5 myths about school choice debunked

5 myths about school choice debunked

Despite the misinformation, Michigan’s kids would benefit from school choice

With the topic of school choice at the forefront in Michigan, many myths have come into circulation. It can be difficult to assess what is or isn’t true.

Here are 5 common myths about school choice – and the truth about them.

1. MYTH: School choice is ineffective

Some opponents of school choice say that more opportunity will not lead to better educational outcomes. While some short-term studies show an adjustment period for students, those focusing on the long term show that choice programs improve student performance. Out of 17 random assignment studies, 11 found school choice having a positive effect on program participant test scores, compared to four that had neutral effect.

Choice also means that schools will begin to compete for students by raising the bar.  20 out of 21 random assignment studies showed that school choice programs led to improved outcomes for district schools.

2. MYTH: School choice hurts teachers and students who stay in district schools

Parents who choose to keep students in their current districts schools can rest assured that the funds for that student – and, in some cases, additional funds – remain in that school. Additionally, resources and staff do not decrease based on student enrollment, successfully allocating the same or more resources to fewer students.

3. MYTH: School choice increases educational inequality

A common myth about school choice is that it will benefit students with economic advantages while leaving low-income students behind. School choice actually creates more diverse schools that overcome the barriers of location-based segregation. School choice gives students born into low-performing school districts the opportunity to attend higher-performing schools.

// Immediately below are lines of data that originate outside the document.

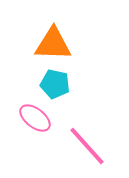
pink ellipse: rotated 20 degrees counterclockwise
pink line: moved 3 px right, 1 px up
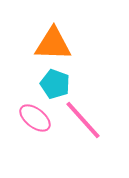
cyan pentagon: rotated 8 degrees clockwise
pink line: moved 4 px left, 26 px up
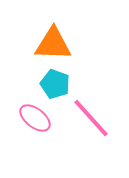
pink line: moved 8 px right, 2 px up
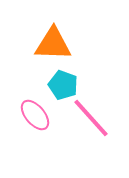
cyan pentagon: moved 8 px right, 1 px down
pink ellipse: moved 3 px up; rotated 12 degrees clockwise
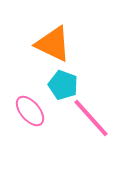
orange triangle: rotated 24 degrees clockwise
pink ellipse: moved 5 px left, 4 px up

A random assignment study conducted by the Department of Education found that a DC school choice program increased the chances of students reaching graduation, with 91% of students in the program graduating compared to 70% of students whose applications to the program were not successful.

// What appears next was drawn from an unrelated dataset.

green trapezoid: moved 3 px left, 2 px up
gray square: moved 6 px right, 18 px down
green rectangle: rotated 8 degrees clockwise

4. MYTH: School choice ignores special needs students

School choice is specifically designed to cater to the special needs of every individual. By transferring educational choice to the parents, the people who know their child best can make the best decision based on what each program has to offer.

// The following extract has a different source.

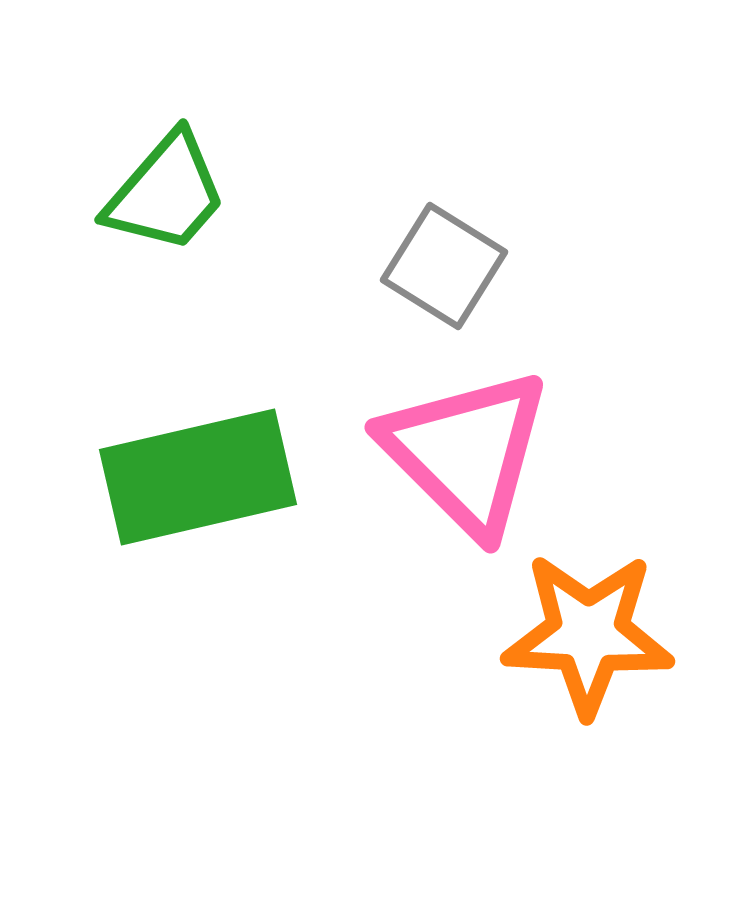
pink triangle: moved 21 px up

Parents can find schools and programs that provide tutoring, occupational, behavioral and speech therapies and even mental health services. Some school choice programs are even created specifically for special needs. One study of Florida’s McKay Scholarship Program found that 89% of special-needs students who were utilizing the scholarships to enroll in schools that were better suited to their needs re-enrolled the following year.

5. MYTH: School choice means private schools

The whole point of school choice is just that – choice. Private schools are one option among many. Charter schools, magnet schools, open enrollment, homeschooling and learning pods are all examples of the sort of options parents have under school choice programs – along with the option to leave their children in their current district school. Even then, students can benefit from school choice programs that allow parents funds for extra tutoring or other customized learning needs.

Now that you’re armed with the truth about school choice, get ready to bust myths when you hear them! Every child deserves an equal opportunity to succeed.